Ulrike Flach Der Bundestag hat sich am Freitag mit einem Gesetzespaket beschäftigt, das die Sozialversicherungs- systeme durch zusätzliche Ausgaben stabilisieren soll. FDP-Gesundheits- expertin Ulrike Flach betonte, man korrigiere die Fehler von Schwarz-Rot und ebne den Gesundheitssystemen den Weg in die Zukunft. Schon am Donnerstag hatte Flach der SPD "politische Amnesie" vorgeworfen.
Die Finanz- und Wirtschaftskrise hat zu Mindereinnahmen in der Arbeitslosen- und Krankenversicherung geführt. Um diese Lücken zu schließen, will die Bundesregierung mit dem vorgelegten Sozialversicherungs-Stabilisierungsgesetz einen „Schutzschirm für die Arbeitnehmer“ spannen. Dann sollen die Abgeordneten auch über die vom Bundesverfassungsgericht Anfang Februar angemahnten gesetzlichen Regelungen zu Härtefällen bei Hartz IV und über die Anhebung des Schonvermögens für HartzIV-Bezieher abstimmen.
Der bereits im Dezember 2009 im Bundeskabinett vereinbarte Gesetzentwurf sieht zusätzliche Gelder für die Bundesagentur für Arbeit und den Gesundheitsfonds vor. So soll konkret ein geplantes Darlehen für die Arbeitsagentur in Höhe von 16 Milliarden Euro in einem Zuschuss umgewandelt werden. Der Gesundheitsfonds soll zusätzliche 3,9 Milliarden Euro erhalten.
FDP-Gesundheitspolitikerin Ulrike Flach erklärte, die christlich-liberale Koalition müsse nun große Anstrengungen unternehmen, um die Fehler der schwarz-roten Regierung zu korrigieren. Es sei gelungen, die Mindereinnahmen durch die Krise abzufedern. Irritierend sei dabei, dass die SPD nun die Zusatzbeiträge abschaffen wolle, welche sie selbst vor wenigen Jahren eingeführt hatte.

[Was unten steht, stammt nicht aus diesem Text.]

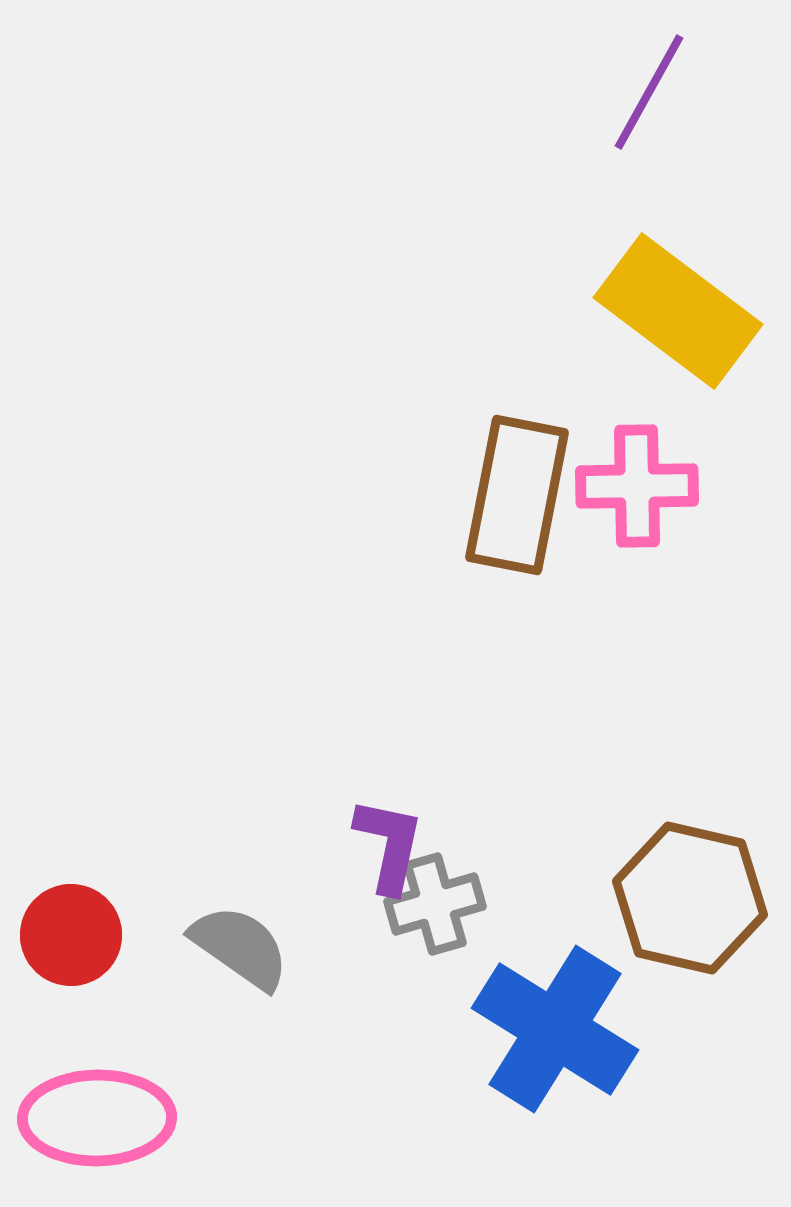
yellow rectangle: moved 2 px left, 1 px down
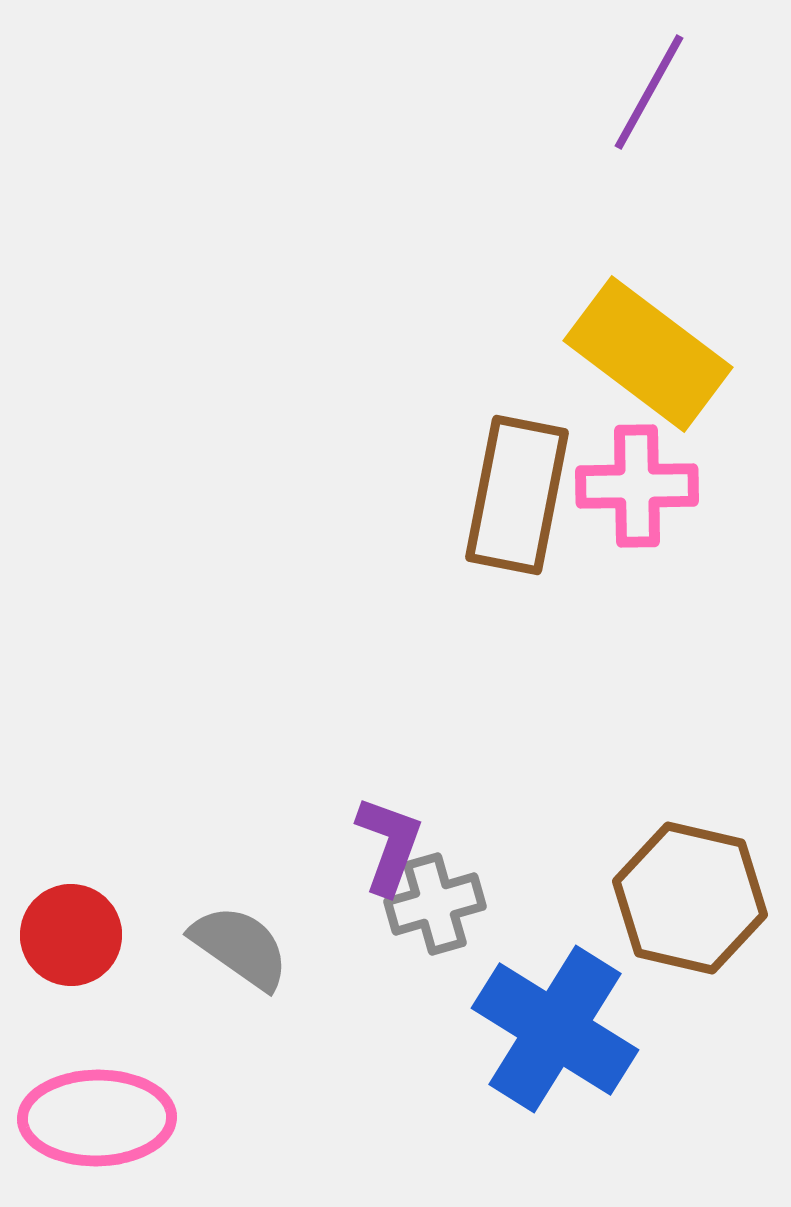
yellow rectangle: moved 30 px left, 43 px down
purple L-shape: rotated 8 degrees clockwise
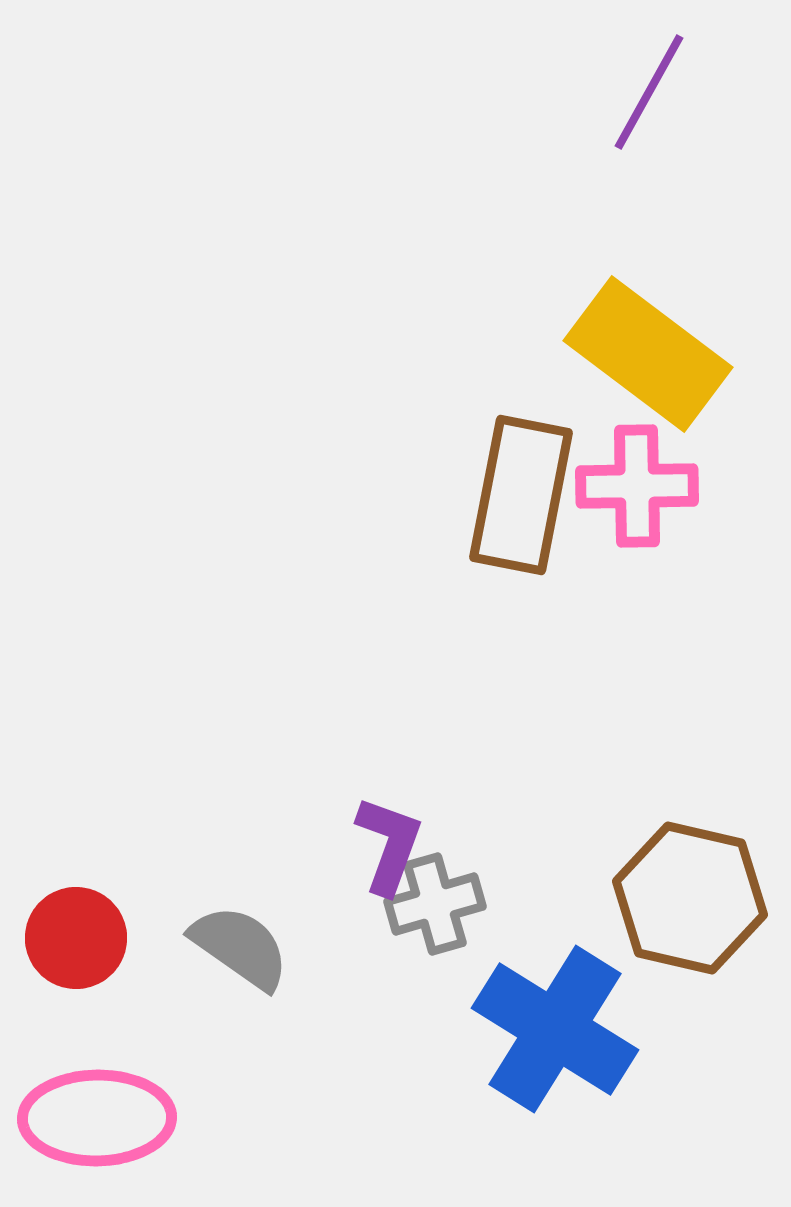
brown rectangle: moved 4 px right
red circle: moved 5 px right, 3 px down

Leider fließen immer noch Steuergelder in ein „System, dessen Fundament instabil ist“, kritisierte Flach. Die christlich-liberale Koalition werde daher einen „neuen Weg“ einschlagen, der die „systemischen Schwächen“ des bisherigen Gesundheitssystems hinter sich lässt. Dafür habe man vor wenigen Tagen eine Regierungskommission zur Zukunft der Systeme eingesetzt. „Wir dürfen zukünftigen Generationen „nicht nur Schulden, sondern auch Spielräume hinterlassen“, so Flach.